_Task material_
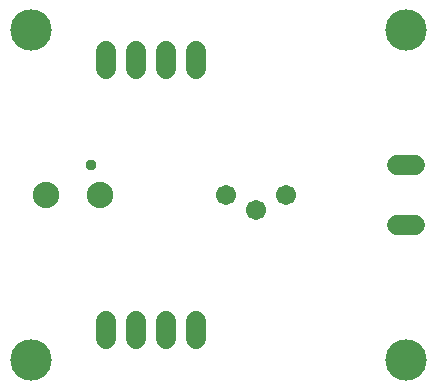
<source format=gbs>
G75*
%MOIN*%
%OFA0B0*%
%FSLAX25Y25*%
%IPPOS*%
%LPD*%
%AMOC8*
5,1,8,0,0,1.08239X$1,22.5*
%
%ADD10C,0.06800*%
%ADD11C,0.08800*%
%ADD12C,0.06706*%
%ADD13C,0.13792*%
%ADD14C,0.03778*%
D10*
X0082595Y0060933D02*
X0082595Y0066933D01*
X0092595Y0066933D02*
X0092595Y0060933D01*
X0102595Y0060933D02*
X0102595Y0066933D01*
X0112595Y0066933D02*
X0112595Y0060933D01*
X0179595Y0098933D02*
X0185595Y0098933D01*
X0185595Y0118933D02*
X0179595Y0118933D01*
X0112595Y0150933D02*
X0112595Y0156933D01*
X0102595Y0156933D02*
X0102595Y0150933D01*
X0092595Y0150933D02*
X0092595Y0156933D01*
X0082595Y0156933D02*
X0082595Y0150933D01*
D11*
X0080595Y0108933D03*
X0062595Y0108933D03*
D12*
X0122595Y0108933D03*
X0132595Y0103933D03*
X0142595Y0108933D03*
D13*
X0057595Y0053933D03*
X0057595Y0163933D03*
X0182595Y0163933D03*
X0182595Y0053933D03*
D14*
X0077595Y0118933D03*
M02*

</source>
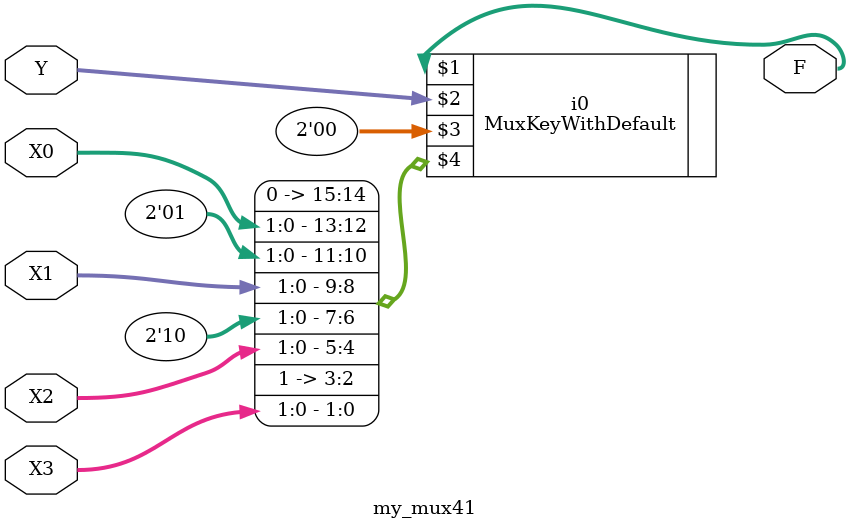
<source format=v>
module my_mux41(
    input [1:0] X0,
    input [1:0] X1,
    input [1:0] X2,
    input [1:0] X3,
    input [1:0] Y,
    output [1:0] F
);
    MuxKeyWithDefault #(4, 2, 2) i0 (F, Y, 2'b00, {
        2'b00, X0,
        2'b01, X1,
        2'b10, X2,
        2'b11, X3
    });
endmodule

</source>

_Work instructions_
Leave out the pictures and reproduce the rest of the records exactly.

_Written reply_
<source format=gbs>
G75*
%MOIN*%
%OFA0B0*%
%FSLAX25Y25*%
%IPPOS*%
%LPD*%
%AMOC8*
5,1,8,0,0,1.08239X$1,22.5*
%
%ADD10C,0.06800*%
%ADD11C,0.08800*%
%ADD12C,0.06706*%
%ADD13C,0.13792*%
%ADD14C,0.03778*%
D10*
X0082595Y0060933D02*
X0082595Y0066933D01*
X0092595Y0066933D02*
X0092595Y0060933D01*
X0102595Y0060933D02*
X0102595Y0066933D01*
X0112595Y0066933D02*
X0112595Y0060933D01*
X0179595Y0098933D02*
X0185595Y0098933D01*
X0185595Y0118933D02*
X0179595Y0118933D01*
X0112595Y0150933D02*
X0112595Y0156933D01*
X0102595Y0156933D02*
X0102595Y0150933D01*
X0092595Y0150933D02*
X0092595Y0156933D01*
X0082595Y0156933D02*
X0082595Y0150933D01*
D11*
X0080595Y0108933D03*
X0062595Y0108933D03*
D12*
X0122595Y0108933D03*
X0132595Y0103933D03*
X0142595Y0108933D03*
D13*
X0057595Y0053933D03*
X0057595Y0163933D03*
X0182595Y0163933D03*
X0182595Y0053933D03*
D14*
X0077595Y0118933D03*
M02*

</source>
<source format=v>
module my_mux41(
    input [1:0] X0,
    input [1:0] X1,
    input [1:0] X2,
    input [1:0] X3,
    input [1:0] Y,
    output [1:0] F
);
    MuxKeyWithDefault #(4, 2, 2) i0 (F, Y, 2'b00, {
        2'b00, X0,
        2'b01, X1,
        2'b10, X2,
        2'b11, X3
    });
endmodule

</source>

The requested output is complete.